After researching this question, I came up with mixed results.
- I know there is this post
Every countably generated sigma algebra is generated by a random variable, but it seems to me that the proof makes implicit use of some topology on $\Omega$ - This text https://arxiv.org/pdf/0809.3066.pdf (Prop. 3.2) states that a
sigma algebra is countably generated iff it is generated by a mapping
($\Omega, \Sigma$) $\rightarrow$ ({$0,1$}$^\mathbb{N}$, Borel sigma
algebra on {$0,1$}$^\mathbb{N}$), which is not the same as our usual real-valued random variable
$(\Omega, \Sigma) \rightarrow (\mathbb{R},$ Borel sigma algebra on $\mathbb{R}$)

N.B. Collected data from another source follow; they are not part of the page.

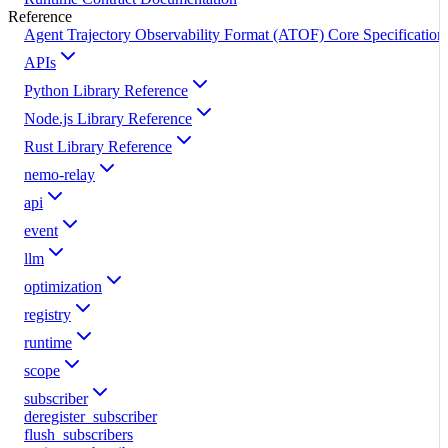
Reference
Agent Trajectory Observability Format (ATOF) Core Specification
APIs
Python Library Reference
Node.js Library Reference
Rust Library Reference
nemo-relay
api
event
llm
optimization
registry
runtime
scope
subscriber
deregister_subscriber
flush_subscribers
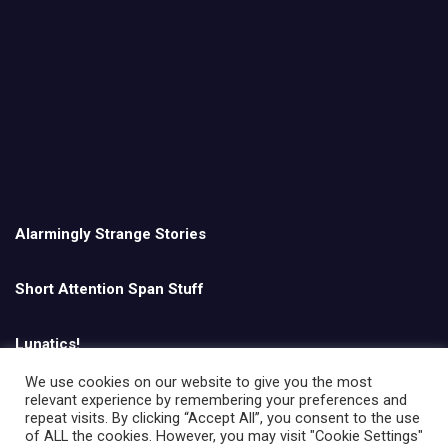
Alarmingly Strange Stories
Short Attention Span Stuff
Lunatics!
We use cookies on our website to give you the most
relevant experience by remembering your preferences and
English
repeat visits. By clicking “Accept All”, you consent to the use
of ALL the cookies. However, you may visit "Cookie Settings"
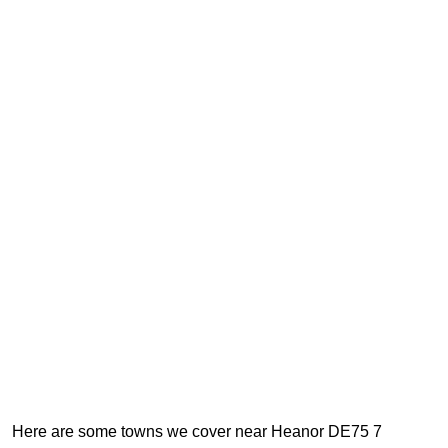
Here are some towns we cover near Heanor DE75 7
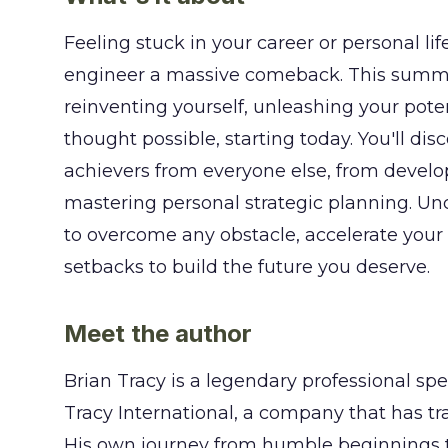
Feeling stuck in your career or personal li
engineer a massive comeback. This summar
reinventing yourself, unleashing your pote
thought possible, starting today. You'll dis
achievers from everyone else, from develo
mastering personal strategic planning. Unc
to overcome any obstacle, accelerate your 
setbacks to build the future you deserve.
Meet the author
Brian Tracy is a legendary professional sp
Tracy International, a company that has tra
His own journey from humble beginnings t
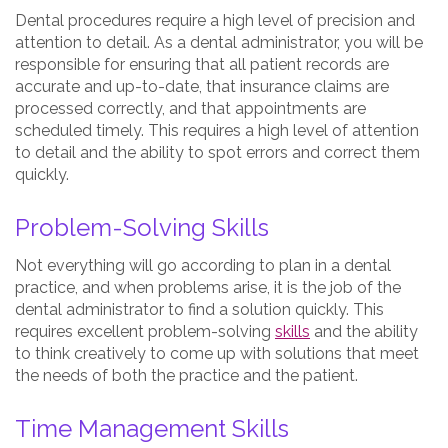
Dental procedures require a high level of precision and
attention to detail. As a dental administrator, you will be
responsible for ensuring that all patient records are
accurate and up-to-date, that insurance claims are
processed correctly, and that appointments are
scheduled timely. This requires a high level of attention
to detail and the ability to spot errors and correct them
quickly.
Problem-Solving Skills
Not everything will go according to plan in a dental
practice, and when problems arise, it is the job of the
dental administrator to find a solution quickly. This
requires excellent problem-solving
skills
and the ability
to think creatively to come up with solutions that meet
the needs of both the practice and the patient.
Time Management Skills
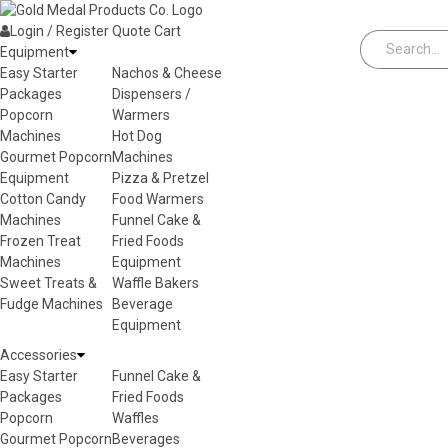
Skip to content
Login / Register
Quote
Cart
Equipment
Easy Starter
Nachos & Cheese
Packages
Dispensers /
Popcorn
Warmers
Machines
Hot Dog
Gourmet Popcorn
Machines
Equipment
Pizza & Pretzel
Cotton Candy
Food Warmers
Machines
Funnel Cake &
Frozen Treat
Fried Foods
Machines
Equipment
Sweet Treats &
Waffle Bakers
Fudge Machines
Beverage
Equipment
Accessories
Easy Starter
Funnel Cake &
Packages
Fried Foods
Popcorn
Waffles
Gourmet Popcorn
Beverages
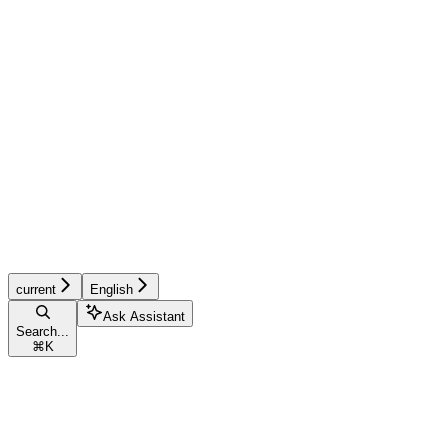
current
English
Ask Assistant
Search...
⌘
K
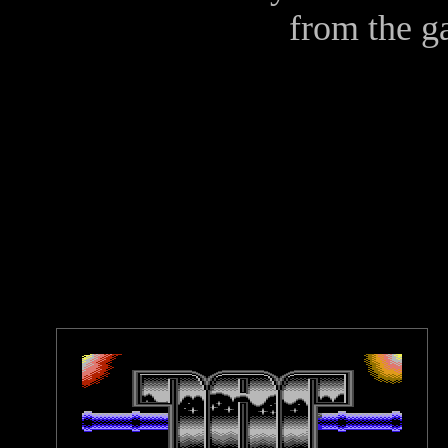
from the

Why this matters: Several results on the existence of regular conditional probability make use of the condition "$\Sigma$ is countably generated". Life would have been much easier if we could replace this condition with "$\Sigma$ = $\sigma (X)$ for some real-valued random variable $X$" (because $\sigma (X)$ has some nice properties).
Best Answer
$\{0,1\}^{\mathbb N}$ is a Polish space with the same cardinality as $\mathbb R$. Hence, there is a bijection $f: \{0,1\}^{\mathbb N} \to \mathbb R$ such that $f$ and $f^{-1}$ are measurable (for the Borel sigma algebras on both sides). Composing a $\{0,1\}^{\mathbb N}$ valued measurable function with this $f$ gives the answer.
Reference for existence of $f$: Measure Theory by Cohn.